### TASK BRIEF
Go through the data line by line from the top, retyping each exactly, and end with the line that contains "right shoulder: (754, 689)".

Data items:
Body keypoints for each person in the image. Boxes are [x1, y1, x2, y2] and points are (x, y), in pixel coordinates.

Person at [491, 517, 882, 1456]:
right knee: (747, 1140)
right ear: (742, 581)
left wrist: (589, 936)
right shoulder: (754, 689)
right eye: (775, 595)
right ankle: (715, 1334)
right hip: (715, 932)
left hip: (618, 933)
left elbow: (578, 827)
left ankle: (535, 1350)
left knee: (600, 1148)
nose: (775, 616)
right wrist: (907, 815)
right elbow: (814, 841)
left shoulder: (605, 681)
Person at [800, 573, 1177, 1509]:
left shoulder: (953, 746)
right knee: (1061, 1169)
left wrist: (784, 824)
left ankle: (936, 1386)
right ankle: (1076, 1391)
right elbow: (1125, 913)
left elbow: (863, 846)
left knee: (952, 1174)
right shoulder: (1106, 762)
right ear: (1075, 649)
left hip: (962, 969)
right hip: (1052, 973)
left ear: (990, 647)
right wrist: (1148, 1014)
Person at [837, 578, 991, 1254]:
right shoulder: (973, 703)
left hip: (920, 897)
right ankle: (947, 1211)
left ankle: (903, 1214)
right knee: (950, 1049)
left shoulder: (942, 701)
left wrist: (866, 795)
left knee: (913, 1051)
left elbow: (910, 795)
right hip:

### SOLUTION
Body keypoints for each person in the image. Boxes are [x1, y1, x2, y2] and points are (x, y), in pixel coordinates.

Person at [491, 517, 882, 1456]:
right knee: (747, 1140)
right ear: (742, 581)
left wrist: (589, 936)
right shoulder: (754, 689)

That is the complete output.